The central challenge of scaling down to the cellular level is capturing such a tiny amount of template and amplifying it to generate enough material for high-throughput sequencing. Maintaining fidelity and avoiding biases during heavy amplification is not trivial, but doing so is critical to ensuring adequate sequence coverage, accurate quantification and detection of sequence variation.
Recent protocol improvements and commercial offerings are helping to ease the adoption of single-cell sequencing approaches. Microfluidics and microwell technologies are also improving reproducibility and scale. We outline some basic workflows and considerations in a Primer (p. 18). In a News Feature (p. 13), Kelly Rae Chi highlights how single-cell sequencing approaches are already being effectively applied in the areas of biological development, cancer and neurobiology.

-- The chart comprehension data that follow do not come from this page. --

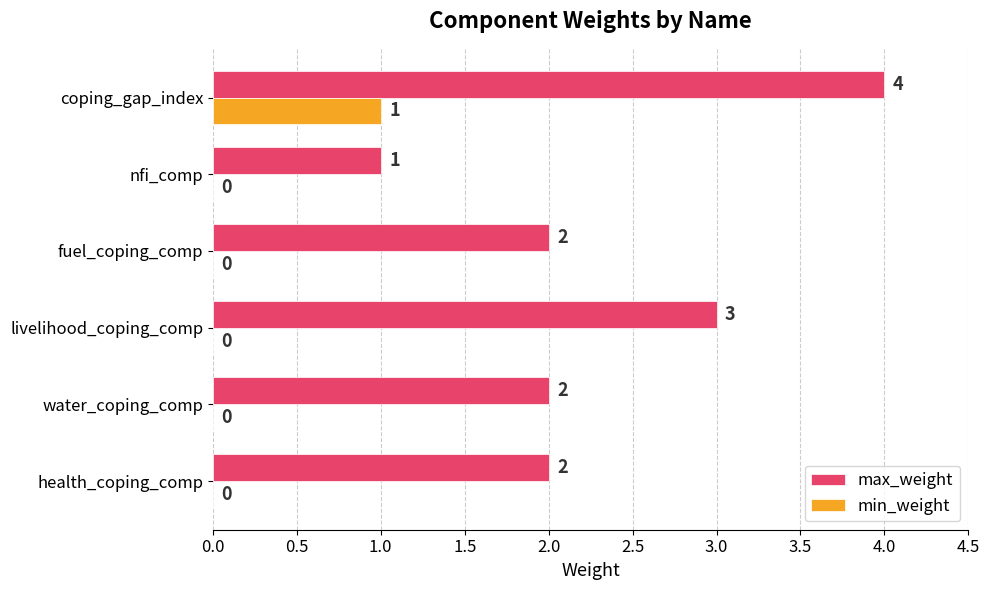

The max_weight series shows 5 at livelihood_coping_comp. True or false?

False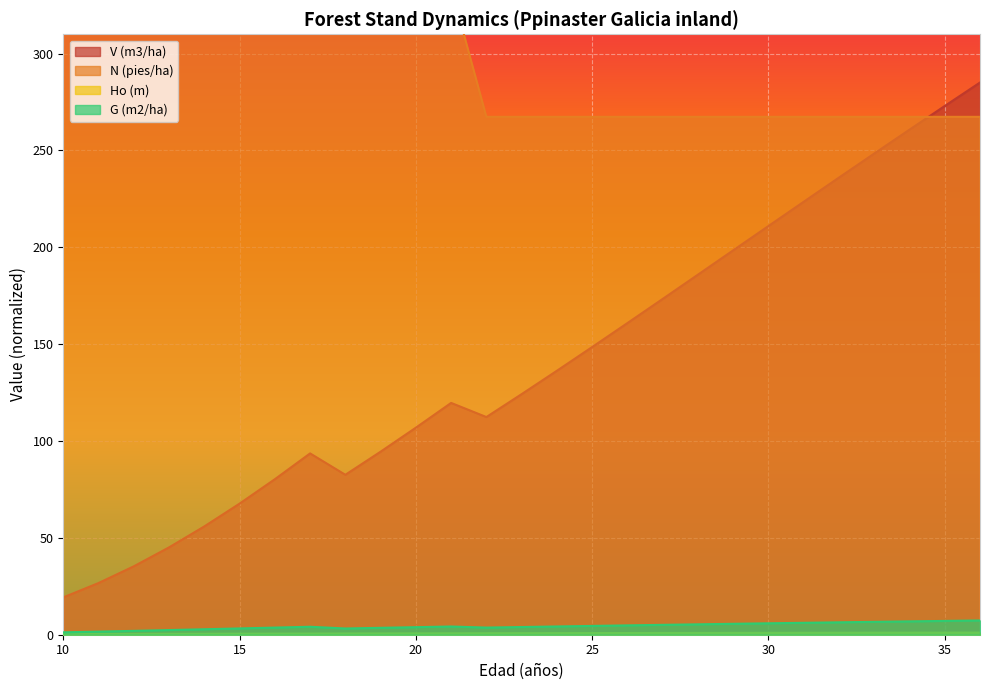

What is the total value across all series at 10?

498.3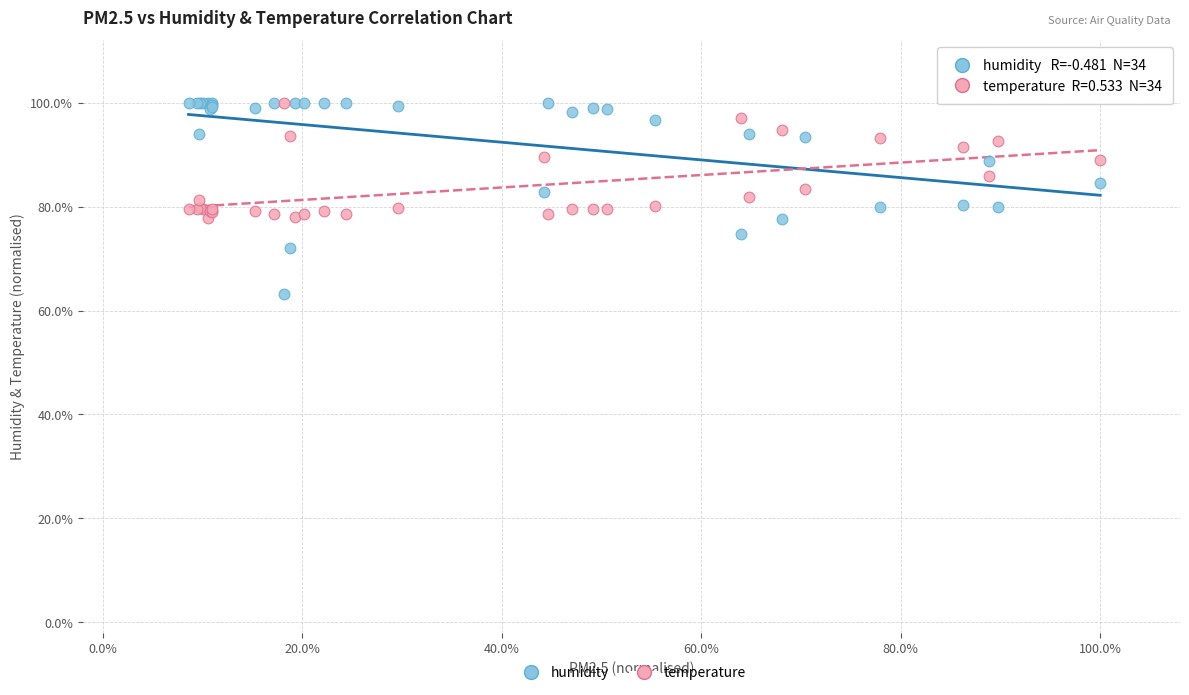

Which series reaches the minimum Y coordinate?

humidity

Single-cell genome sequencing reduces the sequence complexity of cell mixtures. In a Commentary (p. 19), Paul Blainey and Stephen Quake discuss how this can be leveraged to determine recombination frequencies in cells undergoing meiosis, to tease apart the maternal and paternal genomic contributions, or haplotypes, and to enable the assembly of microbial genomes sampled directly from complex mixtures in the environment.
In another Commentary, Rickard Sandberg argues that we are entering an era of single-cell transcriptome sequencing that will deepen our understanding of gene regulation and cellular transcriptional states, improve our ability to identify differences between healthy and diseased tissues, and profile rare cancerous cells (p. 22).
By focusing on genome and transcriptome sequencing, we do not mean to discount the importance of alternative single-cell approaches. Other methods such as in situ hybridization can effectively interrogate sequences in single cells in addition to providing the physical address of transcripts or DNA in intact tissue. Epigenomic profiling of single cells will add important information on gene regulation. Beyond sequence, approaches such as mass cytometry and mass spectrometry will help to characterize protein expression in single cells on a large scale. A final Commentary by James Eberwine and colleagues (p. 25) discusses the directions that such complementary technologies will need to take to understand single cells at the level of function.
We also present our Methods to Watch (p. 28), a selection of methods or areas of methodological development that we believe have particularly interesting potential in the coming years.
We hope that you enjoy our special feature. A happy 2014 to all our readers!